I'll try to explain my situation as best as I can. Ive been married about 3 years and been in a exclusive relationship with my husband over 9 years. Some of the problems in our marriage include dishonesty, controlling behavior, and emotional abuse. My present situation is leaving me feeling helpless and stuck in a rut. Everytime my husband and I get into a fight he tells me to "go home" and/or "we're through" ( I live with him wheres hes stationed in the military), so home is another state. 

He's taken my bank cards and cash, the car we have is in his name and hes gone most of the day and night in it. I have no job at present from lack of transportation and I'm stuck in a state where I have no family or friends. He threatens to move into the Barracks and leave me alone in the apt. with all the bills. I know this is a scare tactic because it always ends up going back to "normal" and I get my things back. 

Yes, we have good times and he has helped me with many things in my life and can be very thoughtful and supportive. If it was all negative I never would have married him, of course. But, Ive stated in the past to him that this is a deal breaker for me. He obviously hasnt respected that...

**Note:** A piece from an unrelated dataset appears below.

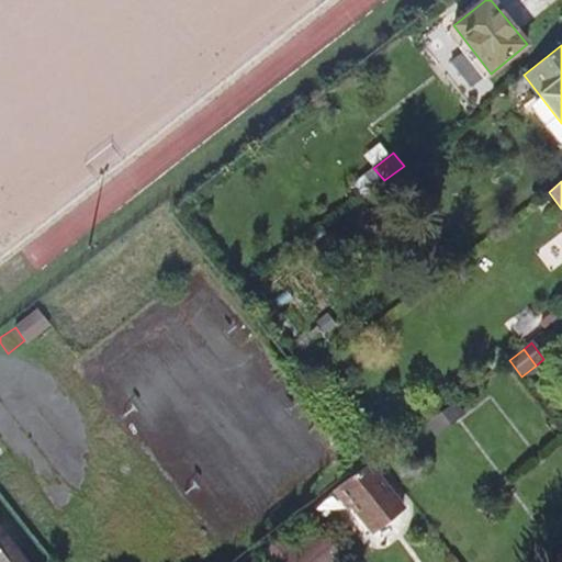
[(456,401),(427,423),(435,434),(463,412),(456,401)]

Basically, Id like any advice or possible options out there. What do married women do when theyve made been a homemaker and dont have a dollar to their personal name? If I tried to seperate from him I would have nothing and no way to get back to family. Thanks for reading in advance.


----------



## cantletgo (Mar 22, 2010)

Have you reached out to your family for help? Maybe they'd be willing to help you leave and take you in til you got on your feet? From what you've said he sounds like a controlling, abusive husband and I would do whatever I could to get out. Pawn whatever you can, borrow money from family, whatever you have to do. I hope you can find the strength and the help to get out. You may also find assistance through the military base you are on.


----------



## HappyHer (Nov 12, 2009)

Set some firm boundaries with him and if he doesn't agree, then tell him you are going to the family services department at your military base. Let him know you are not leaving, that you need the car to look for work and you need equal access to all assets. Don't settle for less than what you deserve.

There are a lot of resources for you as you are living on base, search them out and use them. He will NOT like the idea that you would go to family services, or even his commanding officer in regard to this issue, so chances are he'll make some adjustments. If not, then do everything you can to help yourself and use the resources that are available to you.


----------